→ **Document segment**:
------------------------------------------------------------------------
Investigating PDF Shadow Attacks: In-Depth PDF Security using iText (Part 2)

PDF Shadow Attacks

The RUB researchers previously published their findings for other types of attacks back in early 2019[1]. This resulted in the hardening of many PDF signature validators, e.g. Adobe Acrobat Reader and iText, against incorrectly reporting manipulated signed PDFs as validly signed. This older research focused on means to manipulate signed PDFs once an attacker had already got their hands on the document.

The Shadow Attacks published in July focus on a different scenario; here the attackers already have a hand in the creation of the PDF before signing and can therefore plant invisible content in there. After signing, they then attempt to make this previously hidden content visible without causing the validators to throw any warnings, since they are misled by the fact that this content was actually already present in the originally signed document. These after-signing manipulations all are applied as incremental updates, i.e. by adding objects or changing references to objects only in data appended to the signed PDF.

Safe update?

Let’s start with the good news: iText does not fall victim to this class of attacks. As explained in the previous post in this series, all of the Shadow Attacks are based on incremental updates to the signed document, either by adding objects, or by changing references that don’t look suspicious to validators but do cause a change of the visible document content.

Let’s start with the good news: iText does not fall victim to this class of attacks.

The methods in iText 7 related to checking incremental updates, however, do not attempt to distinguish between innocent and suspicious changes at all. Instead, iText 7 conservatively considers all incremental updates to a document as changes. The notion of a safe incremental update does not exist in iText. Simply put, either the document is changed after the fact or it isn’t. There is no middle ground.

Two methods in particular from the SignatureUtil class merit some closer examination. When iText 7 is presented with manipulated sample PDFs from the PDF Insecurity website, it’s able to correctly identify that the documents were changed in some way after signing. If we call SignatureUtil.signatureCoversWholeDocument on those documents, iText returns false, meaning some objects in the document are not part of the signature.

The iText 7 SignatureUtil class also has a method to retrieve the revision of the document that was signed. If we call extractRevision on the manipulated PDFs, we don’t get back the latest document revision, but instead we get the document revision of when the documents were originally signed, just like we would expect.

Limited vulnerability?

The RUB researchers, however, go as far as to state that not distinguishing between safe and unsafe modifications in and of itself constitutes a limited vulnerability. They argue on page 15 of the report[2] that if “the same warning is raised in case of an allowed modification (e.g., commenting) as well as in case of unallowed modifications (attacks)” then “[…] victims are unable to distinguish between both cases”.

This would mean that, according to the researchers, a conservative approach such as the one implemented by iText is also considered a vulnerability to a lesser degree. In our opinion this terminology only makes sense if the software in question promises otherwise. If and only if the software promises to distinguish between safe and unsafe updates but then fails to do so, should this be considered a vulnerability.

iText 7 doesn’t promise to analyze changes introduced by incremental updates to PDFs. The only exception would be for retrieving LTV information, which, depending on the validation model, is only used if it appears in revisions of the document from after it was signed. We consider this to be the expected behavior of iText 7.
------------------------------------------------------------------------
→ **Given data**:

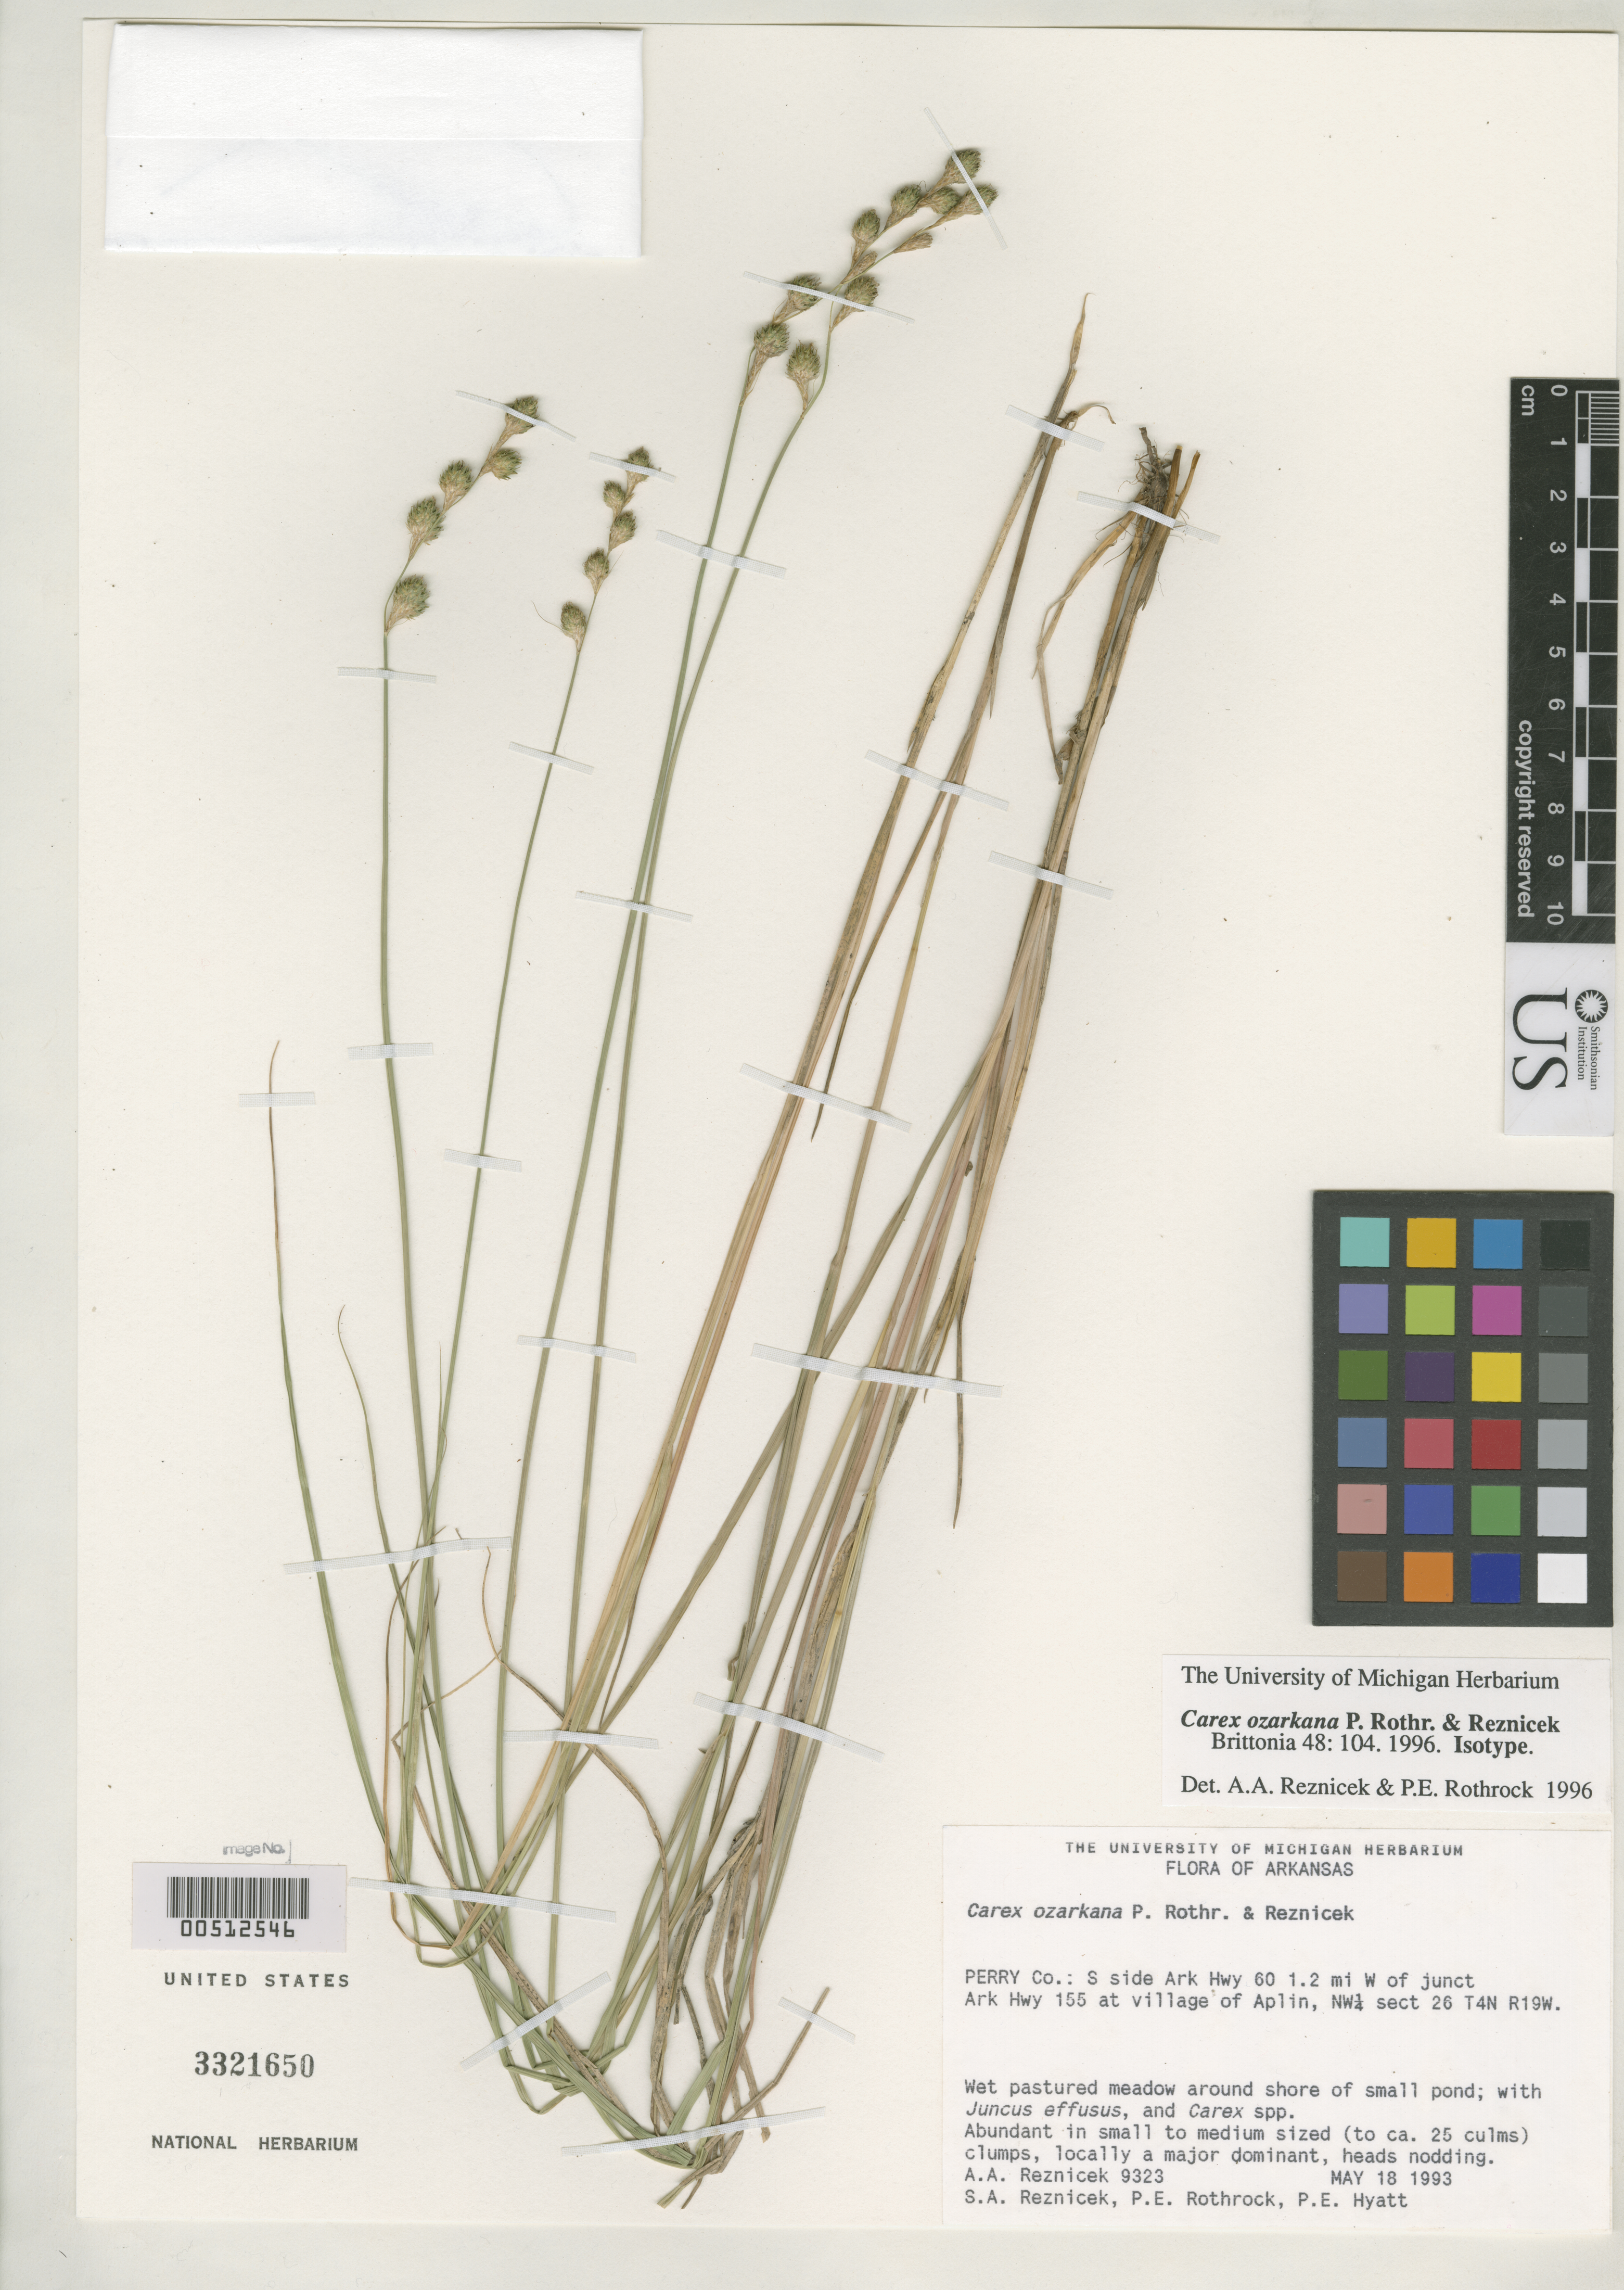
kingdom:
------------------------------------------------------------------------
→ **Exercise goal**: Revise the PDF Shadow Attacks article from "Two methods in" to "of the signature.", putting "scrutiny" in place of "examination". The lines have no connection to the article on PDF Shadow Attacks.

→ **Solved problem**:
Two methods in particular from the SignatureUtil class merit some closer scrutiny. When iText 7 is presented with manipulated sample PDFs from the PDF Insecurity website, it’s able to correctly identify that the documents were changed in some way after signing. If we call SignatureUtil.signatureCoversWholeDocument on those documents, iText returns false, meaning some objects in the document are not part of the signature.